RB:Hat sich Ihre Einstellung zum Tod während der Arbeit an dem Film verändert?
Wetscher: Das war und ist ein ewiges Hin und Her. Als ich zur Nachtschicht im Raphael-Hospiz angetreten bin, um unseren Hauptdarsteller Robert kennen zu lernen, hatte ich schon Angst vor dem, was ich unter Umständen zu Gesicht bekommen werde. Die Befürchtungen wurden mir aber schnell genommen, als wir das erste Patientenzimmer betreten haben. Ich habe die Situation, dass dort ein sterbender Mensch liegt, seltsamerweise sofort angenommen. Auf einmal war nichts mehr Abnormales und Angsteinflößendes dabei. Das ging dann unserem gesamten Team beim Dreh ähnlich. Sicher, mulmig wird es einem immer mal wieder, weil man sich der hochsensiblen Situation bewusst ist, aber ich denke, das gehört einfach dazu.
RB:Wie würden Sie gerne sterben?
Wetscher: Nach einem guten „White Russian“-Cocktail einfach umzufallen, das wäre nicht schlecht.
Zum Film:
Die Zuschauer erhalten Einblick in die Arbeit in einem stationären Hospiz. Im Mittelpunkt steht Pfleger Robert, der sein Leben nach den branchenüblichen Nachtschichten ausrichtet. Dabei wird seine Haltung zum Sterben beleuchtet und Stimmen zum Umgang mit dem Tod im 21. Jahrhundert gesammelt.
Die Weltpremiere des Filmes findet am Montag, 11. Februar, 20 Uhr im DAS KINO Salzburg statt. Pünktlich zur Fünf-Jahres-Feier der Übernahme des stationären Hospizes als Raphael Hospiz Salzburg durch den Konvent der Barmherzigen Brüder. Podiumsdiskussion nach dem Film mit: Lorenz Wetscher, Hauptdarsteller Robert, Doraja Eberle, Christian Stöckl, Ellen Üblagger und Produzentin Bianca Weber.
Foto 1: Sensibler Stoff: Lorenz Wetscher (l.) hat sich in seinem Dokumentarfilm „Die Arbeit mit dem Tod“ mit einem Thema, das uns alle betrifft, wir aber gerne ausblenden, auseinander gesetzt.

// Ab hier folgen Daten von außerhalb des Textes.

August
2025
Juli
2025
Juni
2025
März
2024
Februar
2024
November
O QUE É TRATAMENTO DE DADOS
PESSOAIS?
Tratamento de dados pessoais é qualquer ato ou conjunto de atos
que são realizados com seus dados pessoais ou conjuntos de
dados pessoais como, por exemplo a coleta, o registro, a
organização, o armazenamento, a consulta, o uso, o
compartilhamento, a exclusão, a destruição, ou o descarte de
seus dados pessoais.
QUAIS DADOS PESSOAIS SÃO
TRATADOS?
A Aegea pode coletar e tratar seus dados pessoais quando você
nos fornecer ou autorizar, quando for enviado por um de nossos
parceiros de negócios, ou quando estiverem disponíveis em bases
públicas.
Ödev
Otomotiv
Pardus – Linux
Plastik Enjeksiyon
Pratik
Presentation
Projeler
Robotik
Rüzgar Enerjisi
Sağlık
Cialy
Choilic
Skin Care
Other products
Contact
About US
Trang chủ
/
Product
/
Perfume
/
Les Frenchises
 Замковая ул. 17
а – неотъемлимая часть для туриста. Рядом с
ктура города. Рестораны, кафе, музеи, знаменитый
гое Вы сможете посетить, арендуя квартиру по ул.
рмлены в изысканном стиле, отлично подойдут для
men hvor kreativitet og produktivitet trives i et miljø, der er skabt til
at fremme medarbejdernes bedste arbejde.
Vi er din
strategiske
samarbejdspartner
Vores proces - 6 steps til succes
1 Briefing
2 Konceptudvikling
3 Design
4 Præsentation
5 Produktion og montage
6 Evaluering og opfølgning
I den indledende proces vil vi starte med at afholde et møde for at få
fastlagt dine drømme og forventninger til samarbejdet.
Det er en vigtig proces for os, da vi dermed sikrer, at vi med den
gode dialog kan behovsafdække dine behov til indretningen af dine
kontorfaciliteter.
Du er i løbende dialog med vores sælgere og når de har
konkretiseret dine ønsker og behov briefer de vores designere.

Er begleitete dazu Pfleger Robert mehrere Tage durch seine Nachtschichten im Raphael-Hospiz und den Privatalltag.
Foto 1: RB/Wastl
Foto 2: Intim: Hospizpflegekräfte begleiten Menschen auf ihrem letzten Weg. Sie sind dabei, wenn das Leben aus dem Körper scheidet und sich am Ende Himmel und Erde sprichwörtlich berühren.